Tue | Jul 17, 2018

Everald Dewar | RAiS, the taxman’s Frankenstein

Published:Friday | February 24, 2017 | 12:00 AM
Everald Dewar

In the Star Trek: The Next Generation episode titled 'The Big Goodbye', Captain Picard and some of his crew became trapped in a Dick Tracey murder-adventure simulation on the ship's holodeck as a result of a computer malfunction.

The reality of computers gone wild seems to have infected the implementation of the online tax service portal called RAiS the Revenue Administration Information System of Tax Administration Jamaica (TAJ).

There have been complaints of additional tax liabilities contained in demand notices issued under RAiS that are questionable and leave taxpayers feeling they are being asked to pay more taxes than is legally due.

There are several stories going around. In a partnership, the unit of taxation is the partners in the firm and not the partnership itself. But notices are now issued with tax liabilities for partnerships. There are reports that demand notices are issued resulting in an imputed tax rate of over 50 per cent. This can only be classified as hypothetical taxation. Operators of small businesses complained that they received notices for tax liabilities that exceed their sales - a situation described by one operator as extraction of the widow's mite from suffering businesses.

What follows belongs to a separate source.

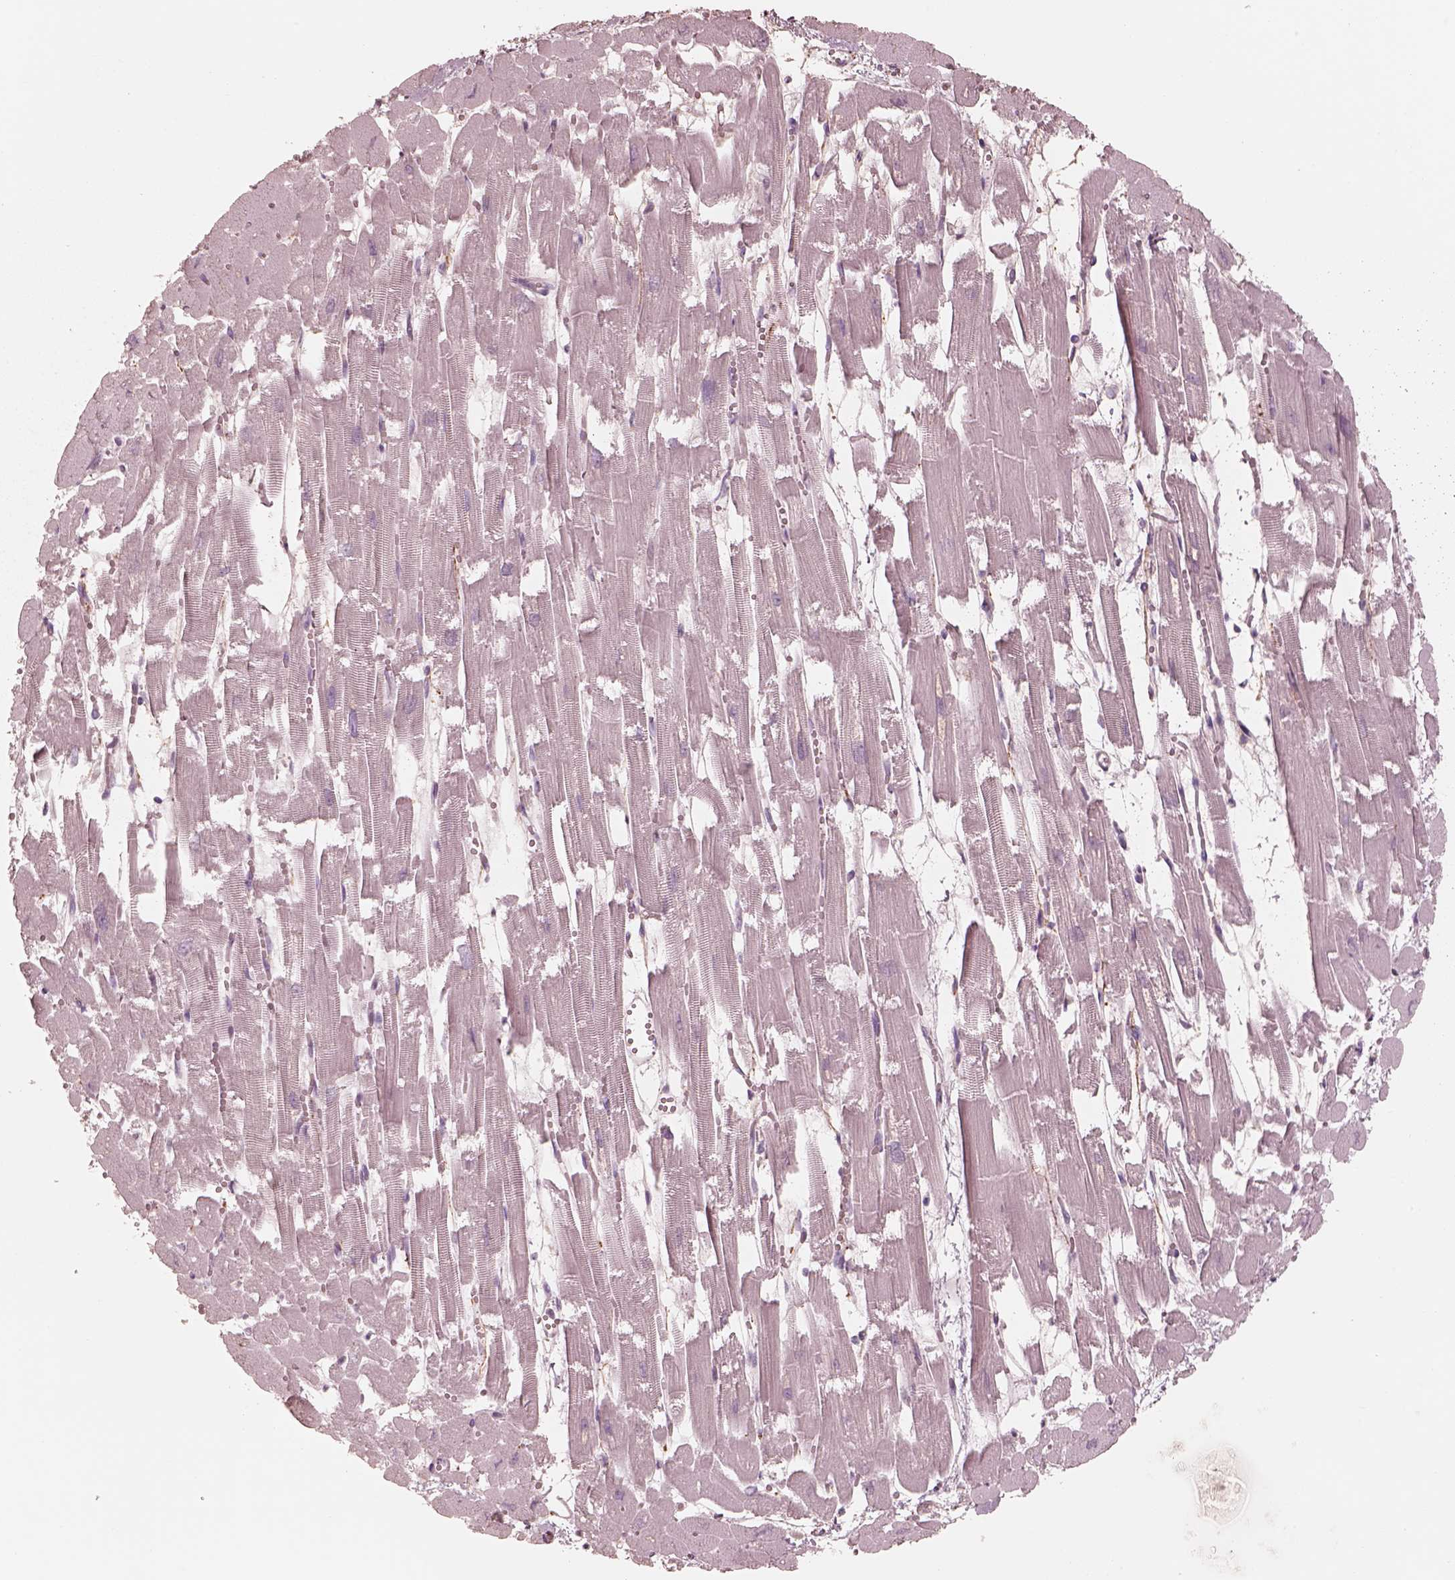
{"staining": {"intensity": "negative", "quantity": "none", "location": "none"}, "tissue": "heart muscle", "cell_type": "Cardiomyocytes", "image_type": "normal", "snomed": [{"axis": "morphology", "description": "Normal tissue, NOS"}, {"axis": "topography", "description": "Heart"}], "caption": "Protein analysis of normal heart muscle exhibits no significant positivity in cardiomyocytes.", "gene": "RAB3C", "patient": {"sex": "female", "age": 52}}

Aggressive revenue collection efforts

The deputy commissioner general of TAJ is on record reporting that their revenue collection efforts are 'bearing fruit'; that several suited programmes were developed using "automated risk models as well as third-party data" and from which the expected intake is $4 billion. He cautioned that "tax evaders will be aggressively pursued through intelligence and enforcement actions and brought to book".

It would seem that RAiS is creating a tax windfall through demand notices, spiced up with interest and penalties. A similar situation occurred back in 2007 after the launch of the Integrated Computerised Tax Administration System - ICTAS - which issued payment reminders by the scores. On recognition that most of these had errors, the notices were rescinded.

We have no hope that this will take place in the current dispensation, in light of the mandate announced by the deputy commissioner.

Pope John Paul II pronounced sometime ago that one of the sins of the modern world is a failure to pay tax. He was reported as saying: "It is unjust not to pay the social contributions demanded by legitimate authority". However, one is cautioned not to openly criticise the authorities for some of the methods adopted, such as the use of scare tactics by demanding taxes that are not properly due.

It is no secret that taxpayers, in a bid not to get into a fight and invite an unwelcome audit, will just pay the amounts demanded by the tax authorities. So it would be fair to say that questionable conduct is not only the sole prerogative of the taxpayer - the authorities are also capable of it.

The Tax Collection Act provides that proceedings for the recovery of tax may be instituted at any time, until the tax is paid. This process usually starts with some kind of communication between the TAJ and the taxpayer long before a demand notice is issued. For instance, the commissioner general would not exercise his powers to raise assessments or make adjustments until after the expiration of the time allowed for the taxpayer to deliver his return or explain any discrepancy.

Further, any notices of assessment that lack particulars or proper explanations need not be issued. For instance, it is common courtesy to first communicate with the taxpayer where there appears to be errors or discrepancies on his or her tax return.

Happily, in my experience, sanity prevails in instances where one makes contact with TAJ concerning these notices for them to be righted. Unsatisfied taxpayers, too, have justifiably placed the blame on 'the system', as RAiS goes through its teething pains.

However, the commissioner general, in applying the law does have discretion of care and management within his powers. He should not allow a machine to have its way and to run amok.

In the gothic thriller Frankenstein, there is a caution about the dangers of science and technology. It tells the story of Victor Frankenstein's obsession with science, which he used to create a monster that turned around and attempted to destroy its maker.

- Everald Dewar is senior taxation manager at BDO Chartered Accountants in Kingston.